= Problem =
Reproduce only the listing lines that begin at the line containing "Here, the newline character" and stop after the line containing "6. Example: Building URLs", keeping every character unchanged.

= Records provided =
========================================
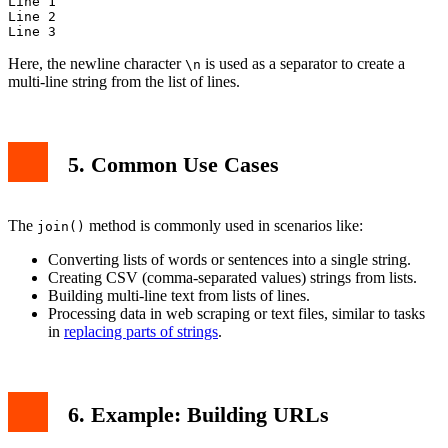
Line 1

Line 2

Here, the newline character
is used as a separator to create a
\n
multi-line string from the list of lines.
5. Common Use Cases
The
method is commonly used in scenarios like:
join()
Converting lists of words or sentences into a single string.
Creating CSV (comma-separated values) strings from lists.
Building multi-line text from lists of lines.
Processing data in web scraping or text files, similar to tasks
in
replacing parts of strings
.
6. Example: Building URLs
========================================
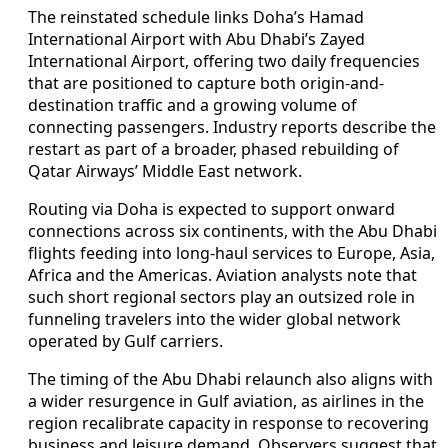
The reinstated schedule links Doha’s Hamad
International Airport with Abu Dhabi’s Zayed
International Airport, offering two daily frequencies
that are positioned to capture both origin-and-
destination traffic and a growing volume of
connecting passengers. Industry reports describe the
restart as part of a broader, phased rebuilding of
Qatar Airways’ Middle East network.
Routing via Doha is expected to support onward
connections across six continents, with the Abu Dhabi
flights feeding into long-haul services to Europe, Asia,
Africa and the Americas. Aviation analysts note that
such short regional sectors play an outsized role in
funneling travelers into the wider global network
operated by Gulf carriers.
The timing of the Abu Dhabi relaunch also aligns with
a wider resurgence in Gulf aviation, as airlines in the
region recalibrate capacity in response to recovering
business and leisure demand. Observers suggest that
========================================
= Finished exercise =
Here, the newline character
is used as a separator to create a
\n
multi-line string from the list of lines.
5. Common Use Cases
The
method is commonly used in scenarios like:
join()
Converting lists of words or sentences into a single string.
Creating CSV (comma-separated values) strings from lists.
Building multi-line text from lists of lines.
Processing data in web scraping or text files, similar to tasks
in
replacing parts of strings
.
6. Example: Building URLs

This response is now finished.